In art (40.3-to-1), sociology (43.8-to-1), and English (48.3-to-1), there were more than 40 Democrats for every Republican. As noted above, religion proved even worse, with 70 Democrats for every Republican — a surprising statistic considering the hubbub about evangelical Protestants supporting Donald Trump.
Langbert found not a single Republican to balance out the 56 Democratic professors in anthropology, and also not a single Republican to balance the 108 Democratic professors in communications.
A few colleges stood out for having more Republicans. Thomas Aquinas College, for example, has thirty-three full-time faculty, and all of them are Republican. Such colleges fell far outside the norm, however.
Langbert lamented this clear political slant. "Political homogeneity is problematic because it biases research and teaching and reduces academic credibility," the professor warned. He cited a recent book, The Politics of Social Psychology, noting that "because of left-wing bias, psychologists are far more likely to study the character and evolution of individuals on the Right than individuals on the Left."
These biases may be "baked in," so to speak. As Langbert noted, "sociologists prefer not to work with fundamentalists, evangelicals, National Rifle Association members, and Republicans."

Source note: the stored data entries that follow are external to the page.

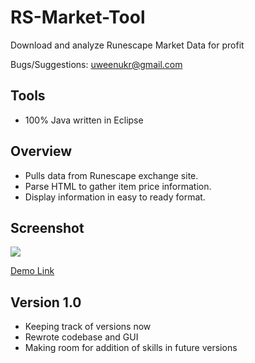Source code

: RS-Market-Tool
==============

Download and analyze Runescape Market Data for profit

Bugs/Suggestions: uweenukr@gmail.com


Tools
-----
* 100% Java written in Eclipse


Overview
--------
* Pulls data from Runescape exchange site.
* Parse HTML to gather item price information.
* Display information in easy to ready format.


Screenshot
----------
[![](http://imgur.com/E9YbC.png)](http://imgur.com/E9YbC.png)


[Demo Link][1]

Version 1.0
-----------
* Keeping track of versions now
* Rewrote codebase and GUI
* Making room for addition of skills in future versions

[1]: http://dl.dropbox.com/u/31365922/RS-Market-Tool.jar
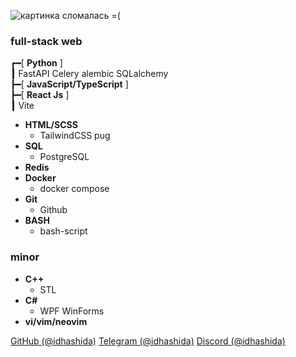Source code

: ![картинка сломалась =(](https://i.imgur.com/fETQyjG.png)
### full-stack web
┏━[ **Python** ] <br>
**┃** FastAPI Celery alembic SQLalchemy <br>
┣━[ **JavaScript/TypeScript** ] <br>
┣━[ **React Js** ] <br>
**┃** Vite <br>
* **HTML/SCSS**
  - TailwindCSS pug
* **SQL**
  - PostgreSQL
* **Redis**
* **Docker**
  - docker compose
* **Git**
  - Github
* **BASH**
  - bash-script
### minor
* **C++**
  - STL
* **C#**
  - WPF WinForms
* **vi/vim/neovim**

[GitHub (@idhashida)](https://github.com/idhashida)
[Telegram (@idhashida)](https://t.me/idhashida)
[Discord (@idhashida)](https://discordapp.com/users/517293553555079171)
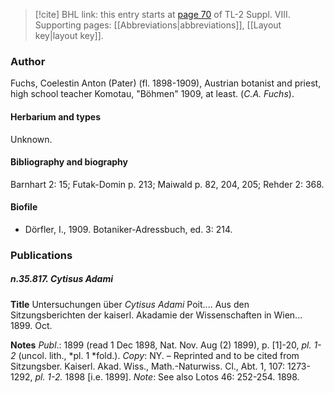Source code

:> [!cite] BHL link: this entry starts at [page 70](https://www.biodiversitylibrary.org/item/103832#page/82/mode/1up) of TL-2 Suppl. VIII.
> Supporting pages: [[Abbreviations|abbreviations]], [[Layout key|layout key]].

### Author

Fuchs, Coelestin Anton (Pater) (fl. 1898-1909), Austrian botanist and priest, high school teacher Komotau, "Böhmen" 1909, at least. (*C.A. Fuchs*).

#### Herbarium and types

Unknown.

#### Bibliography and biography

Barnhart 2: 15; Futak-Domin p. 213; Maiwald p. 82, 204, 205; Rehder 2: 368.

#### Biofile

- Dörfler, I., 1909. Botaniker-Adressbuch, ed. 3: 214.

### Publications

##### n.35.817. Cytisus Adami

**Title**
Untersuchungen über *Cytisus Adami* Poit.... Aus den Sitzungsberichten der kaiserl. Akadamie der Wissenschaften in Wien... 1899. Oct.

**Notes**
*Publ*.: 1899 (read 1 Dec 1898, Nat. Nov. Aug (2) 1899), p. \[1\]-20, *pl. 1-2* (uncol. lith., *pl. 1 *fold.). *Copy*: NY. – Reprinted and to be cited from Sitzungsber. Kaiserl. Akad. Wiss., Math.-Naturwiss. Cl., Abt. 1, 107: 1273-1292, *pl. 1-2.* 1898 \[i.e. 1899\].
*Note*: See also Lotos 46: 252-254. 1898.

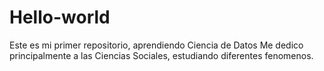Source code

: # Hello-world
Este es mi primer repositorio, aprendiendo Ciencia de Datos
Me dedico principalmente a las Ciencias Sociales, estudiando diferentes fenomenos.
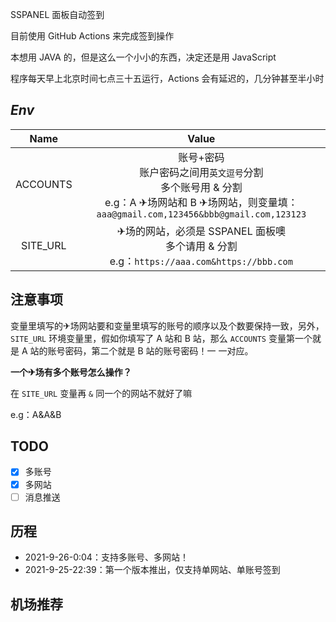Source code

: SSPANEL 面板自动签到

目前使用 GitHub Actions 来完成签到操作

本想用 JAVA 的，但是这么一个小小的东西，决定还是用 JavaScript

程序每天早上北京时间七点三十五运行，Actions 会有延迟的，几分钟甚至半小时

## *Env*

|   Name   |                            Value                             |
| :------: | :----------------------------------------------------------: |
| ACCOUNTS | 账号+密码<br>账户密码之间用`英文逗号`分割<br>多个账号用 & 分割<br>e.g：A ✈场网站和 B ✈场网站，则变量填：`aaa@gmail.com,123456&bbb@gmail.com,123123` |
| SITE_URL | ✈场的网站，必须是 SSPANEL 面板噢<br>多个请用 & 分割<br>e.g：`https://aaa.com&https://bbb.com` |

## 注意事项

变量里填写的✈场网站要和变量里填写的账号的顺序以及个数要保持一致，另外， `SITE_URL`  环境变量里，假如你填写了 A 站和 B 站，那么  `ACCOUNTS`  变量第一个就是 A 站的账号密码，第二个就是 B 站的账号密码！一 一对应。

**一个✈场有多个账号怎么操作？**

在  `SITE_URL`  变量再  `&`  同一个的网站不就好了嘛

e.g：A&A&B

## TODO

- [x] 多账号
- [x] 多网站
- [ ] 消息推送

## 历程

- 2021-9-26-0:04：支持多账号、多网站！
- 2021-9-25-22:39：第一个版本推出，仅支持单网站、单账号签到

## 机场推荐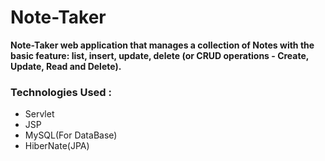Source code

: # Note-Taker
**Note-Taker web application that manages a collection of Notes with the basic feature: list, insert, update, delete (or CRUD operations - Create, Update, Read and Delete).**

### Technologies Used :
- Servlet
- JSP
- MySQL(For DataBase)
- HiberNate(JPA)

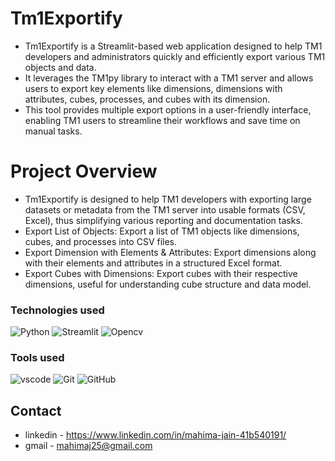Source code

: # Tm1Exportify
- Tm1Exportify is a Streamlit-based web application designed to help TM1 developers and administrators quickly and efficiently export various TM1 objects and data.
- It leverages the TM1py library to interact with a TM1 server and allows users to export key elements like dimensions, dimensions with attributes, cubes, processes, and cubes with its dimension.
- This tool provides multiple export options in a user-friendly interface, enabling TM1 users to streamline their workflows and save time on manual tasks.
 
# Project Overview
- Tm1Exportify is designed to help TM1 developers with exporting large datasets or metadata from the TM1 server into usable formats (CSV, Excel), thus simplifying various reporting and documentation tasks.
- Export List of Objects: Export a list of TM1 objects like dimensions, cubes, and processes into CSV files.
- Export Dimension with Elements & Attributes: Export dimensions along with their elements and attributes in a structured Excel format.
- Export Cubes with Dimensions: Export cubes with their respective dimensions, useful for understanding cube structure and data model.


### **Technologies used**
![Python](https://img.shields.io/badge/python-3670A0?style=for-the-badge&logo=python&logoColor=ffdd54)
![Streamlit](https://img.shields.io/badge/Streamlit-FF4B4B?style=for-the-badge&logo=Streamlit&logoColor=white)
![Opencv](https://img.shields.io/badge/Tm1py-FFC61C?style=for-the-badge&logo=Tm1Py&logoColor=white)


### **Tools used**
![vscode](https://img.shields.io/badge/VSCode-0078D4?style=for-the-badge&logo=visual%20studio%20code&logoColor=white)
![Git](https://img.shields.io/badge/git-%23F05033.svg?style=for-the-badge&logo=git&logoColor=white)
![GitHub](https://img.shields.io/badge/github-%23121011.svg?style=for-the-badge&logo=github&logoColor=white)
## Contact

- linkedin - https://www.linkedin.com/in/mahima-jain-41b540191/
- gmail - mahimaj25@gmail.com
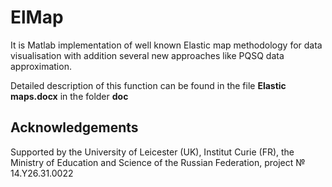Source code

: # ElMap

It is Matlab implementation of well known Elastic map methodology for data visualisation with addition several new approaches like PQSQ data approximation. 

Detailed description of this function can be found in the file <b>Elastic maps.docx</b> in the folder <b>doc</b>

## Acknowledgements

Supported by the University of Leicester (UK), Institut Curie (FR), the Ministry of Education and Science of the Russian Federation, project № 14.Y26.31.0022
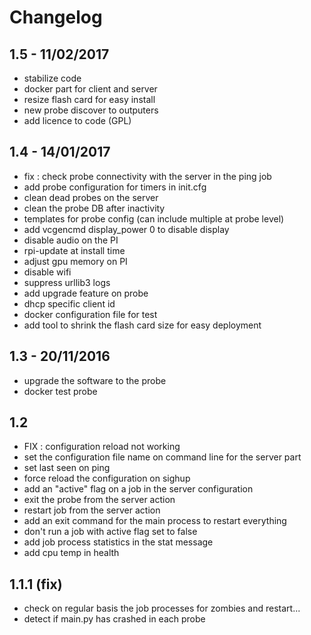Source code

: Changelog
=========

1.5 - 11/02/2017
-----
* stabilize code
* docker part for client and server
* resize flash card for easy install
* new probe discover to outputers
* add licence to code (GPL)

1.4 - 14/01/2017
-----
* fix : check probe connectivity with the server in the ping job
* add probe configuration for timers in init.cfg
* clean dead probes on the server
* clean the probe DB after inactivity
* templates for probe config (can include multiple at probe level)
* add vcgencmd display_power 0 to disable display
* disable audio on the PI
* rpi-update at install time
* adjust gpu memory on PI
* disable wifi
* suppress urllib3 logs
* add upgrade feature on probe
* dhcp specific client id
* docker configuration file for test
* add tool to shrink the flash card size for easy deployment


1.3 - 20/11/2016
----------------
* upgrade the software to the probe
* docker test probe

1.2
-----
* FIX : configuration reload not working
* set the configuration file name on command line for the server part
* set last seen on ping
* force reload the configuration on sighup
* add an "active" flag on a job in the server configuration
* exit the probe from the server action
* restart job from the server action
* add an exit command for the main process to restart everything
* don't run a job with active flag set to false
* add job process statistics in the stat message
* add cpu temp in health

1.1.1 (fix)
-----------
* check on regular basis the job processes for zombies and restart...
* detect if main.py has crashed in each probe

"So pervasive is the lack of balance in academia that more than 1,000 professors and graduate students have started Heterodox Academy, an organization committed to increasing 'viewpoint diversity' in higher education," he added.
America's education system has been moving left for many decades. In 1984, only 39 percent of college professors on average described themselves as "Left," while by 1999, that number had reached 72 percent.
While the general leftward lurch in American colleges is distressing enough, the bias in religion departments proves particularly noxious, as America's elites seem less and less able to understand conservative religion in particular and evangelical Christianity in particular. In 2016, a New York Times editor actually acknowledged that New York and D.C. media "don't quite get religion." Perhaps some Republican religion professors at the nation's top liberal arts colleges would go a long way toward addressing this problem.
Langbert argued that "the solution to viewpoint homogeneity may lie in establishing new colleges from the ground up, rather than in reforming existing ones," because "if political homogeneity is embedded in a college culture, attempting to reform colleges by changing their cultures seems a very tall order."
Many conservative and Christian colleges have been operating for decades, and many have recently started across the country. Perhaps these left-wing liberal arts colleges should partner with them to learn a thing or two.